Conversion is very cheap and very basic. 

http://electricnissanmicra.bloog.pl/

electric motor - 12Kw
controller - curtis 1221-6A7xx
Gearbox - nissan CVT
Battery - 4 x 12v-225Ah AGM 



Thanks for your attention, best wishes to all private converters
Jack


----------



## arklan (Dec 10, 2012)

48v is a bit low for a car isnt it?

does the cvt make up for it?


----------



## Amerjack (Jun 1, 2014)

all work perfect. 
CVT gearbox is better on electric motor. 
now only cosmetic


----------



## Amerjack (Jun 1, 2014)

step by step


----------



## Amerjack (Jun 1, 2014)

part 2 - finish


----------



## Amerjack (Jun 1, 2014)

now only change battery on Lithium.


----------



## twright (Aug 20, 2013)

Nice car. How fast does it go? What kind of range do you have?


----------



## Amerjack (Jun 1, 2014)

twright said:


> Nice car. How fast does it go? What kind of range do you have?


Hi and thank you. 
Automatic gearbox CVT is perfect to electric car. I dont drive fast but in this moment easy i can drive 35/40mph that good - i dont try moore i dont need but i feel i can easy more. Range in this moment is wery small still i looking battery charger - now i need only 15miles per day i dont check yet how big range have my lovely micra. 
Maybe if i change settings in controller and i find good battery charger car give me more range and speed but in this moment i dont need more.


----------



## Amerjack (Jun 1, 2014)

https://www.youtube.com/watch?v=CeJi__T-iRg


----------



## stephen (Jun 12, 2014)

Hi Id really like to know if your conversion is still running?

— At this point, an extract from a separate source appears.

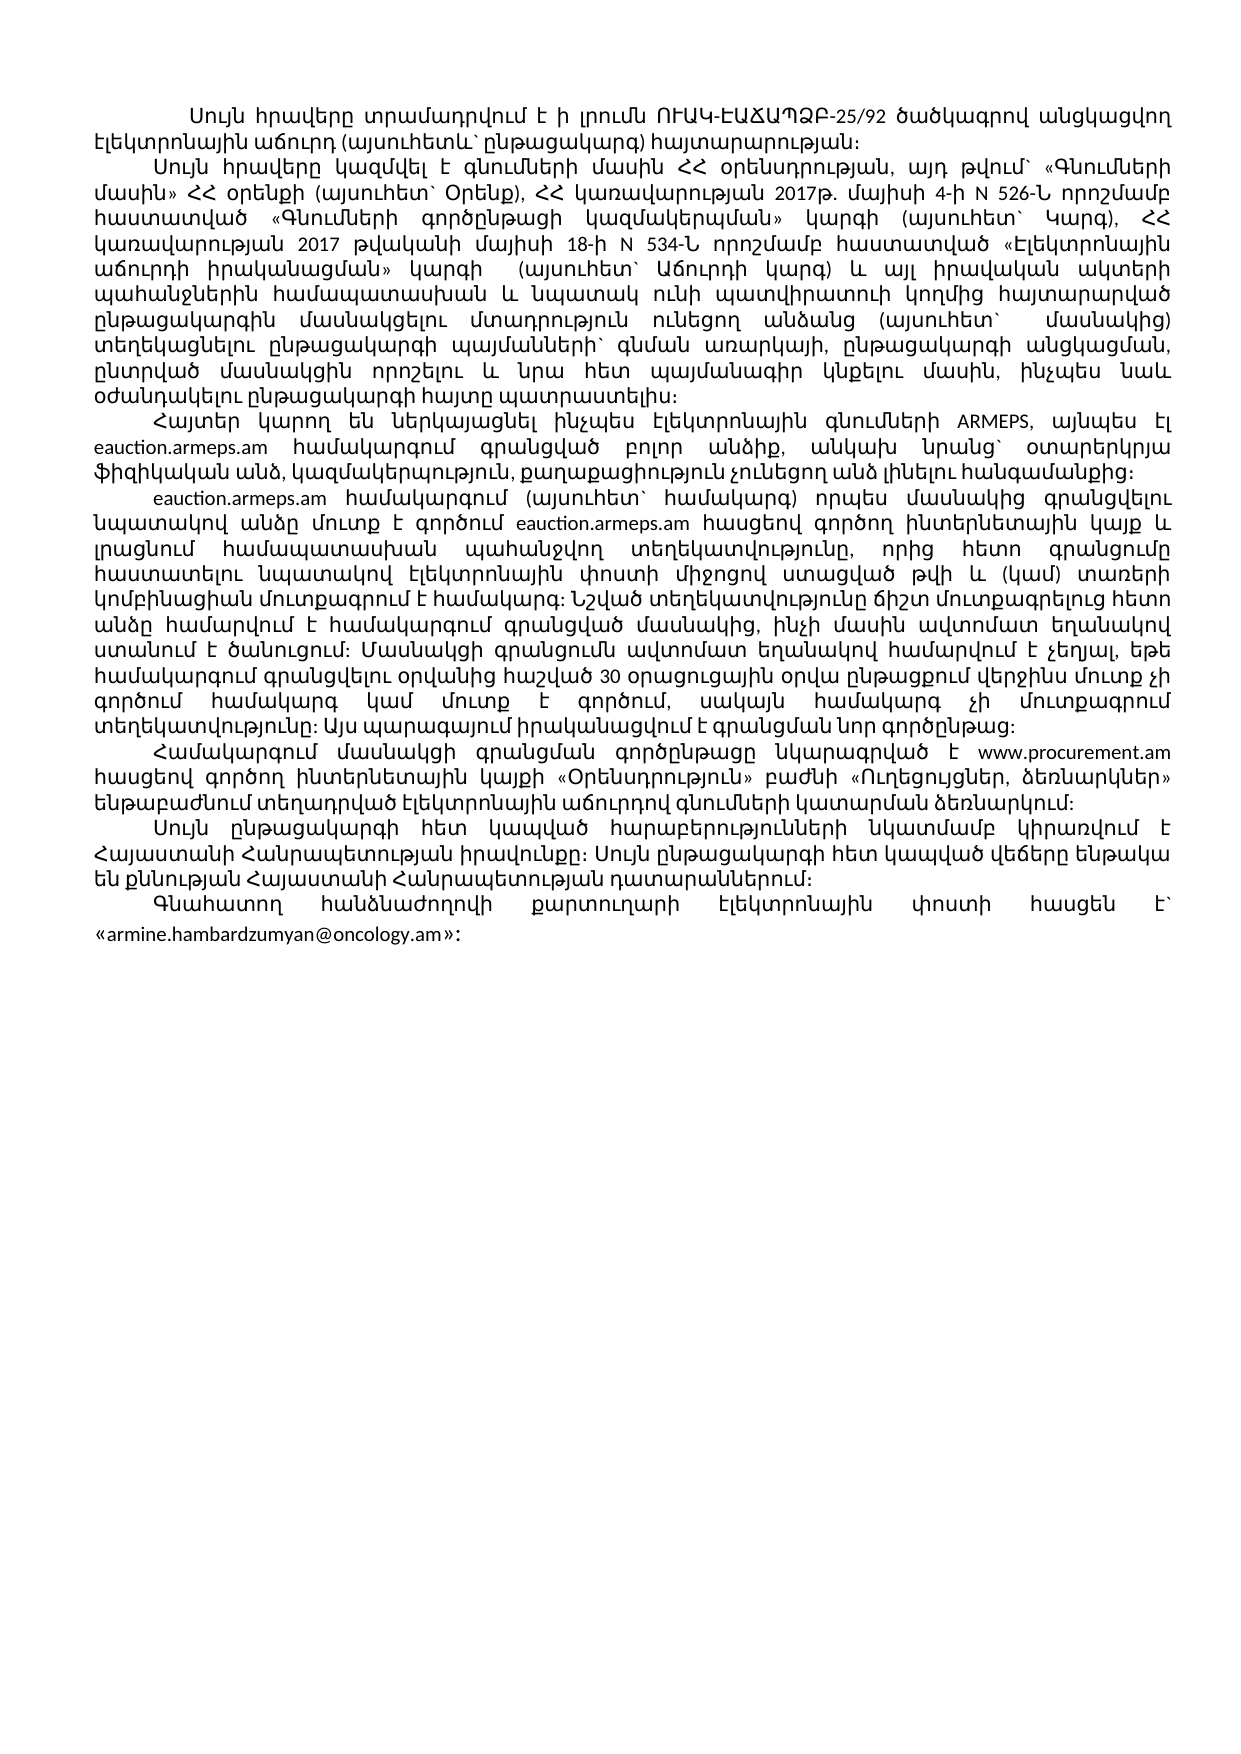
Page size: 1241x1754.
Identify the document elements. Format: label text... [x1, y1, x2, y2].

I had a look on http://electricnissanmicra.bloog.pl/, http://ev.forumchitchat.com/post/electric-nissan-micra-cvt-6861217?&trail=75 and http://www.evalbum.com/4897 but I cant seem to find any information about how the electric motor works with the CVT? 

did the ECU throw any error codes? is the CVT expecting any kind of electronic signal from the ECU or engine? 

is it simply a matter of "plug and play" besides making an adapter plate with the CVT?

what sort of RPM is the CVT expecting from the electric motor? doesn't a CVT expect that a motor will be running at it optimum efficiency?

someone kindly smashed my little 1.4l Toyota Starlet Diesel (named The Tic Tac) it is a very sad day. but maybe an opportunity to finally build that Dirt Cheap EV!

any videos of it running on the road? and it sounds kinda noisy..?

can anyone else chime in on this?

surely it cant be as simple as bolting it on..?

sorry to be rushed but Ive gotta get back to looking around for Nissan Micra/March K11's...

Cheers

Stephen


----------



## Studebaker (Jan 22, 2012)

Sorry. Booze talkin


----------